START Extracted records
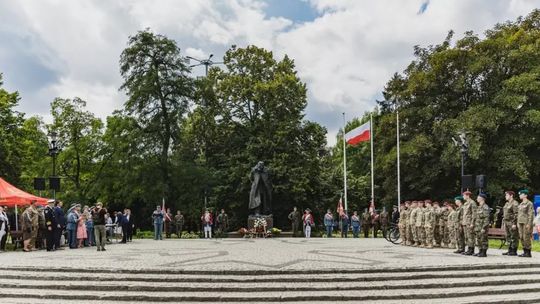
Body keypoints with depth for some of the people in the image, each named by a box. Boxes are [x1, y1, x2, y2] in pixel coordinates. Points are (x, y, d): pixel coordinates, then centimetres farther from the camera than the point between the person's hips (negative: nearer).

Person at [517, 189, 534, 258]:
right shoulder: (521, 204, 17)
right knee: (521, 238, 7)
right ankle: (525, 252, 14)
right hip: (521, 223, 8)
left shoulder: (529, 204, -8)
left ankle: (528, 253, -1)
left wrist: (529, 224, -18)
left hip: (526, 223, -8)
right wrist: (518, 223, 15)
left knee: (526, 238, -7)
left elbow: (531, 214, -13)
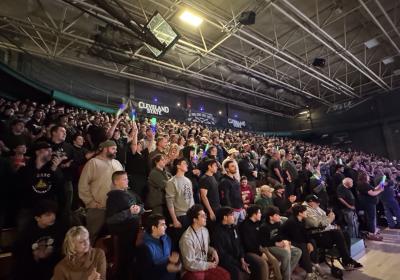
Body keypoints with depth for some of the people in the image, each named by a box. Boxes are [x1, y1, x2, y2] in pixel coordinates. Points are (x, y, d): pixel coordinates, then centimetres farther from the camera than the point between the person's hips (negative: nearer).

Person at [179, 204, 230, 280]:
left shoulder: (205, 230, 1)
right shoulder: (187, 238, -23)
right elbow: (189, 264, -20)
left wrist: (213, 251, -3)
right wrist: (208, 265, -15)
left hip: (205, 266, 7)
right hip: (191, 271, -6)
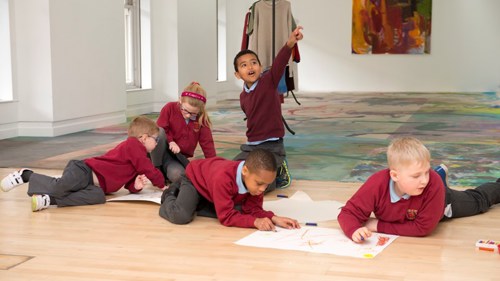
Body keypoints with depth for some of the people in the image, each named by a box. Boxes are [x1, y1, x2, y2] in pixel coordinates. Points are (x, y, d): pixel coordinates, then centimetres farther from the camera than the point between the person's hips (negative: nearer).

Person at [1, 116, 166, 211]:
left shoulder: (135, 152, 25)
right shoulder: (134, 145, -4)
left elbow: (130, 185, 22)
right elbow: (148, 170, -8)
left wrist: (136, 186, -2)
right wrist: (162, 184, 6)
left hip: (95, 185, 9)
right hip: (84, 172, -9)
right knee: (59, 187, -29)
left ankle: (51, 200, -21)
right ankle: (27, 175, -2)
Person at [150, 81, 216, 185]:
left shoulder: (201, 119, -8)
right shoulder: (170, 108, -12)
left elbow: (207, 144, -8)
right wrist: (171, 142, -26)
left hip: (180, 157, 1)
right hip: (163, 151, -1)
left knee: (176, 175, -34)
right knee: (159, 132, -34)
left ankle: (165, 169, 4)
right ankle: (156, 169, -17)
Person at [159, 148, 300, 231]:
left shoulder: (256, 177, -25)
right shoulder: (223, 178, -46)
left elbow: (253, 208, -19)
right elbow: (226, 216, -41)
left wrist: (273, 218, -36)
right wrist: (255, 222, -51)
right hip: (194, 178, -7)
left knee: (239, 210, -9)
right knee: (181, 217, -29)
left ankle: (194, 205, 9)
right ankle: (169, 199, 8)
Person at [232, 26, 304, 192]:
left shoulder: (269, 81, -10)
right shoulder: (243, 97, 6)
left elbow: (279, 64, -30)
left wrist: (290, 44, -48)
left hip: (272, 146, -6)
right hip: (250, 147, 6)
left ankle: (279, 171, 12)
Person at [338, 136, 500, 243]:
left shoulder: (433, 184, -50)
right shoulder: (377, 184, -45)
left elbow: (423, 228, -45)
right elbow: (349, 212, -39)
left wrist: (379, 225, -45)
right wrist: (354, 230, -61)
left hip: (444, 204, -2)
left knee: (478, 202, 31)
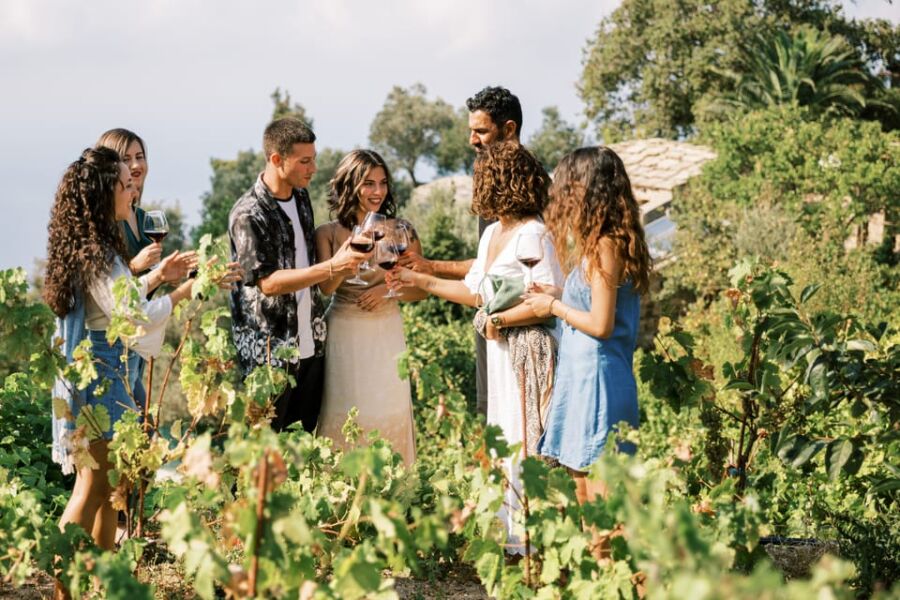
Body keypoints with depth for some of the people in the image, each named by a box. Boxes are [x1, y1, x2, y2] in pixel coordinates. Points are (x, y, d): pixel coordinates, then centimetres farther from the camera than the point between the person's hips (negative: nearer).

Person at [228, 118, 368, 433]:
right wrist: (332, 267, -26)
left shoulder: (301, 197, 9)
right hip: (269, 353, -7)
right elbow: (268, 282, -21)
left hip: (311, 347, 7)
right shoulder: (248, 214, -16)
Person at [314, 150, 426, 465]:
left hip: (387, 334, 1)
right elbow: (326, 286, -14)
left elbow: (421, 288, 6)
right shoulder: (329, 234, -1)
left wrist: (387, 289, -12)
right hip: (344, 335, -1)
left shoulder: (401, 231, 2)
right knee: (345, 416, 1)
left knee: (389, 414, 1)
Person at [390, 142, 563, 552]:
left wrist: (497, 321, -13)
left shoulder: (534, 234, -16)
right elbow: (476, 292, 20)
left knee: (525, 445, -4)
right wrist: (421, 280, 19)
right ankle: (509, 532, 22)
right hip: (499, 351, 10)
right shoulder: (492, 233, 13)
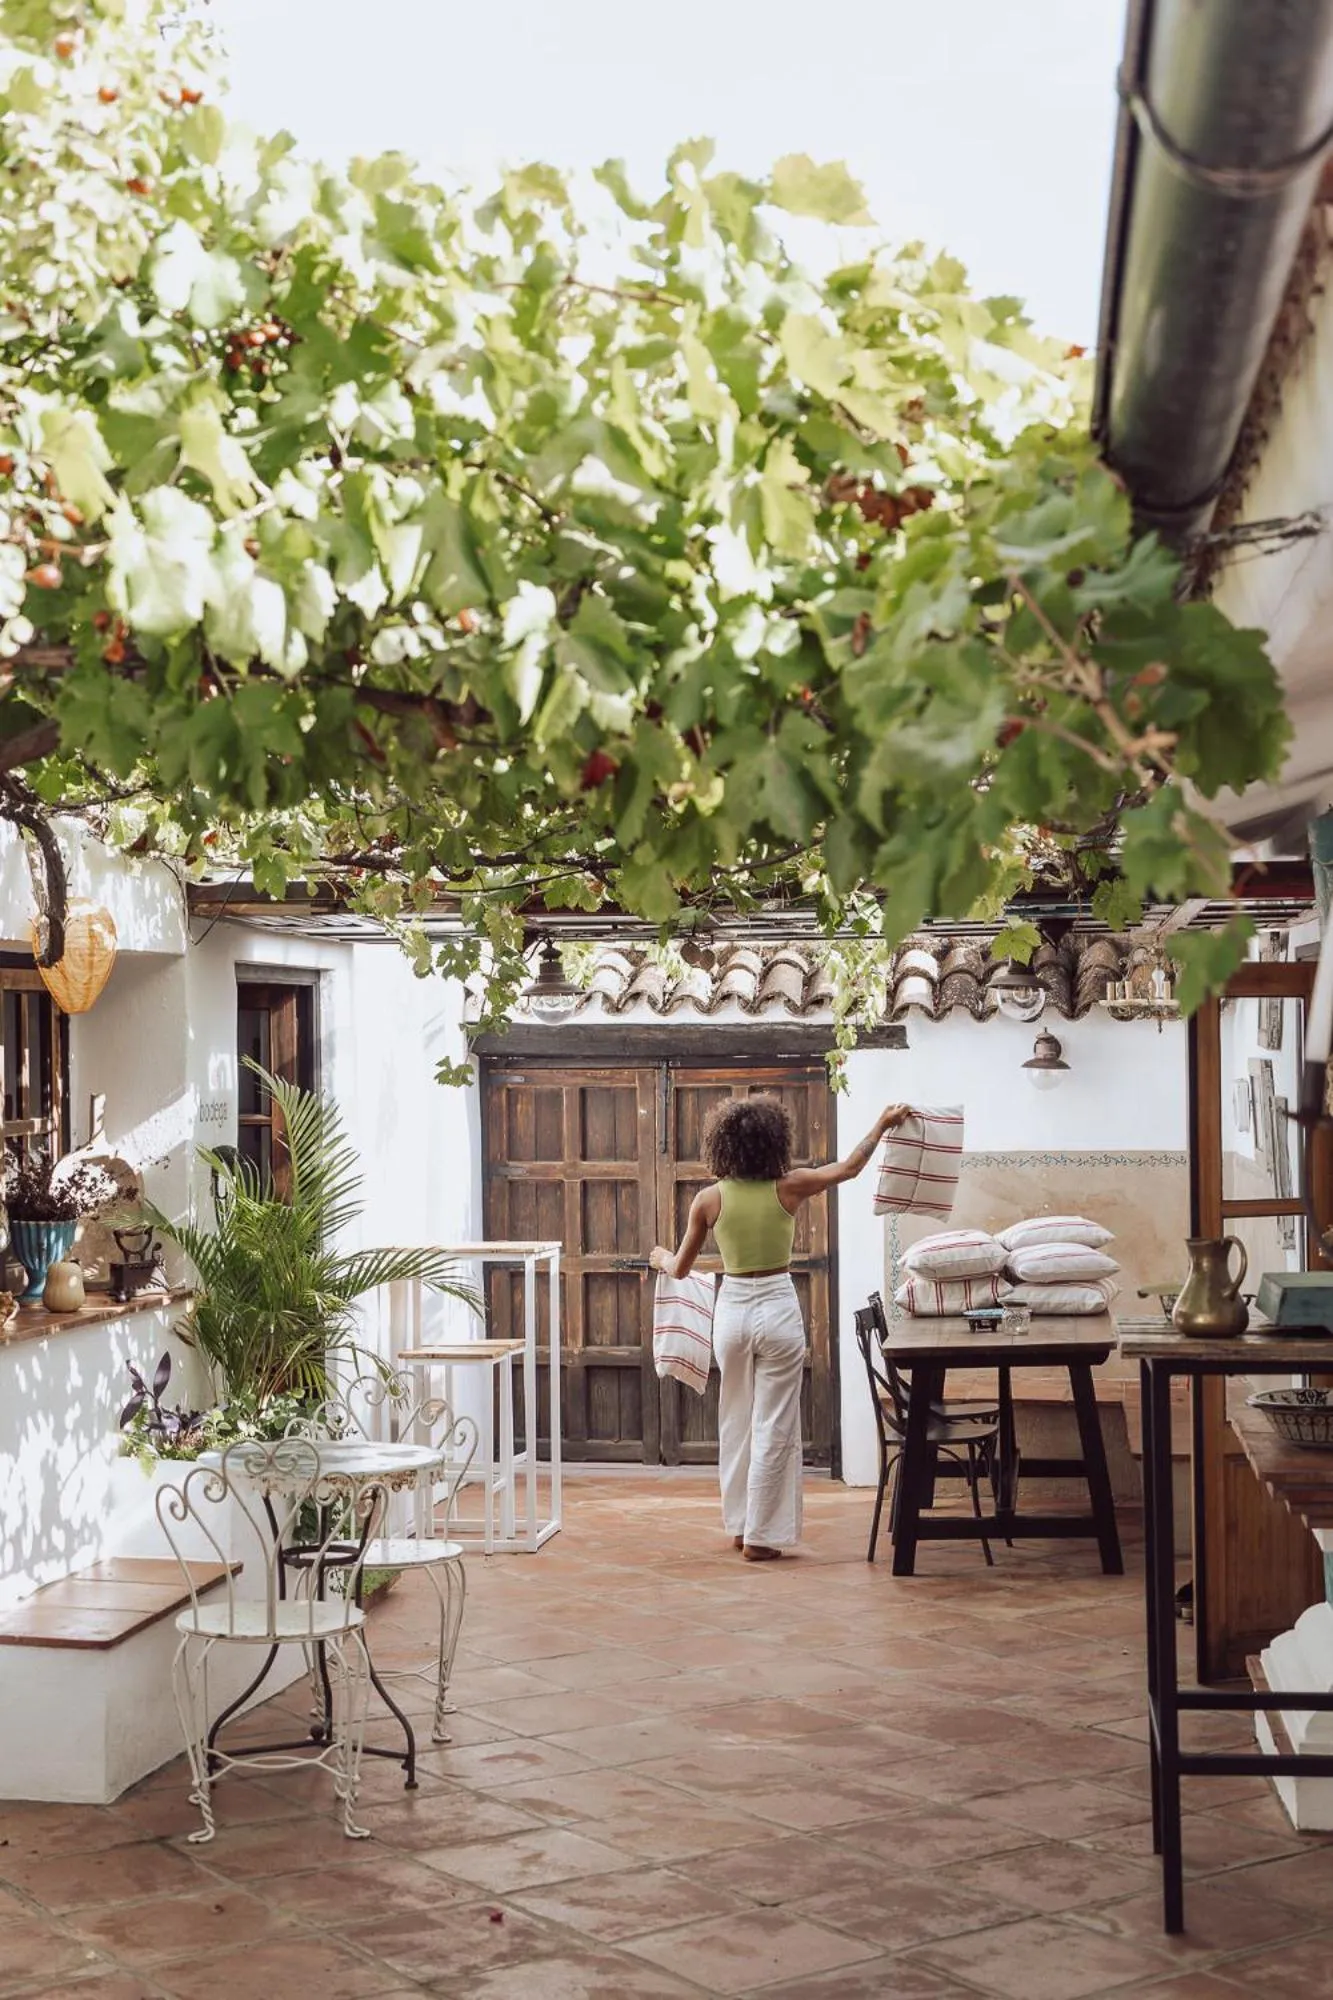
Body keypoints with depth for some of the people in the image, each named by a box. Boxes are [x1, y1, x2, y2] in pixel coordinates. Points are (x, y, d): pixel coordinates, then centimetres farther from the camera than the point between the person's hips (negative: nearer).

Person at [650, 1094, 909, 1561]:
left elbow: (680, 1269, 4)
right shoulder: (788, 1188, -10)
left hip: (731, 1310, 2)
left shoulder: (709, 1199, -6)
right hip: (778, 1310, -2)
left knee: (736, 1422, 17)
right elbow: (850, 1168, 3)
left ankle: (739, 1523, 26)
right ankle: (760, 1536, 6)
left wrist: (661, 1258, 27)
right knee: (773, 1426, 4)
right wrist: (882, 1124, 17)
END Extracted records
> _Exercise directions_
Reproduce the whole listing above word for word, leaving out the pictures.

> _Exercise answer_
Body keypoints with depth for some of the people in the image, each named by a box. Boxes are [x1, y1, x2, y2] in pixel coordinates. Points are (x, y, d): pixel coordinates, then centimetres farther from the camera than the point between the person's hips (negative: nearer).

Person at [517, 189, 534, 258]:
right shoulder: (521, 204, 17)
right knee: (521, 238, 7)
right ankle: (525, 252, 14)
right hip: (521, 223, 8)
left shoulder: (529, 204, -8)
left ankle: (528, 253, -1)
left wrist: (529, 224, -18)
left hip: (526, 223, -8)
right wrist: (518, 223, 15)
left knee: (526, 238, -7)
left elbow: (531, 214, -13)
Body keypoints with depth for some of the people in the image, each named by a box. Boxes are [x1, y1, x2, y2] in pixel coordinates. Points are (x, y, d): pixel coordinates, then centimetres farther from the camera than the point between the person's hips (negative: nearer).

Person at [179, 204, 230, 280]:
left shoulder: (205, 230, 1)
right shoulder: (187, 238, -23)
right elbow: (189, 264, -20)
left wrist: (213, 251, -3)
right wrist: (208, 265, -15)
left hip: (205, 266, 7)
right hip: (191, 271, -6)
Body keypoints with depth for some of the people in the image, each named by a box. Boxes are [x1, y1, x2, y2] in pixel coordinates. Points are (x, y, d): pixel coordinates, then centimetres farther from the camera than the point between the person's hips (negative: nearer).

Person at [1, 116, 166, 211]:
left shoulder: (135, 152, 25)
right shoulder: (134, 145, -4)
left elbow: (130, 185, 22)
right elbow: (148, 170, -8)
left wrist: (136, 186, -2)
right wrist: (162, 184, 6)
left hip: (95, 185, 9)
right hip: (84, 172, -9)
right knee: (59, 187, -29)
left ankle: (51, 200, -21)
right ankle: (27, 175, -2)
Person at [150, 81, 216, 185]:
left shoulder: (201, 119, -8)
right shoulder: (170, 108, -12)
left elbow: (207, 144, -8)
right wrist: (171, 142, -26)
left hip: (180, 157, 1)
right hip: (163, 151, -1)
left knee: (176, 175, -34)
right knee: (159, 132, -34)
left ankle: (165, 169, 4)
right ankle: (156, 169, -17)
Person at [159, 148, 300, 231]:
left shoulder: (256, 177, -25)
right shoulder: (223, 178, -46)
left elbow: (253, 208, -19)
right elbow: (226, 216, -41)
left wrist: (273, 218, -36)
right wrist: (255, 222, -51)
right hip: (194, 178, -7)
left knee: (239, 210, -9)
right knee: (181, 217, -29)
left ankle: (194, 205, 9)
right ankle: (169, 199, 8)
Person at [232, 26, 304, 192]:
left shoulder: (269, 81, -10)
right shoulder: (243, 97, 6)
left elbow: (279, 64, -30)
left wrist: (290, 44, -48)
left hip: (272, 146, -6)
right hip: (250, 147, 6)
left ankle: (279, 171, 12)
Person at [338, 136, 500, 243]:
left shoulder: (433, 184, -50)
right shoulder: (377, 184, -45)
left elbow: (423, 228, -45)
right elbow: (349, 212, -39)
left wrist: (379, 225, -45)
right wrist: (354, 230, -61)
left hip: (444, 204, -2)
left knee: (478, 202, 31)
Body keypoints with depth for some of the people in the image, each named by a box. Boxes are [x1, y1, x2, y2] in pixel coordinates. Points are (x, y, d): pixel coordinates, then centimetres farther from the camera than the point between the person's hips (negative: nearer).

Person at [228, 118, 368, 433]:
right wrist: (332, 267, -26)
left shoulder: (301, 197, 9)
right hip: (269, 353, -7)
right elbow: (268, 282, -21)
left hip: (311, 347, 7)
right shoulder: (248, 214, -16)
Person at [314, 150, 426, 465]:
left hip: (387, 334, 1)
right elbow: (326, 286, -14)
left elbow: (421, 288, 6)
right shoulder: (329, 234, -1)
left wrist: (387, 289, -12)
right hip: (344, 335, -1)
left shoulder: (401, 231, 2)
right knee: (345, 416, 1)
left knee: (389, 414, 1)
Person at [390, 142, 563, 552]:
left wrist: (497, 321, -13)
left shoulder: (534, 234, -16)
right elbow: (476, 292, 20)
left knee: (525, 445, -4)
right wrist: (421, 280, 19)
right ankle: (509, 532, 22)
right hip: (499, 351, 10)
right shoulder: (492, 233, 13)
Body keypoints with depth for some of the people in the image, each named by a box. Boxes are [x1, y1, x2, y2] in pixel coordinates. Points are (x, y, d): pixel coordinates, then centimetres farther from the camera than the point between the person's hips (negative: nearer).

Person at [650, 1094, 909, 1561]:
left elbow: (680, 1269, 4)
right shoulder: (788, 1188, -10)
left hip: (731, 1310, 2)
left shoulder: (709, 1199, -6)
right hip: (778, 1310, -2)
left knee: (736, 1422, 17)
right elbow: (850, 1168, 3)
left ankle: (739, 1523, 26)
right ankle: (760, 1536, 6)
left wrist: (661, 1258, 27)
right knee: (773, 1426, 4)
right wrist: (882, 1124, 17)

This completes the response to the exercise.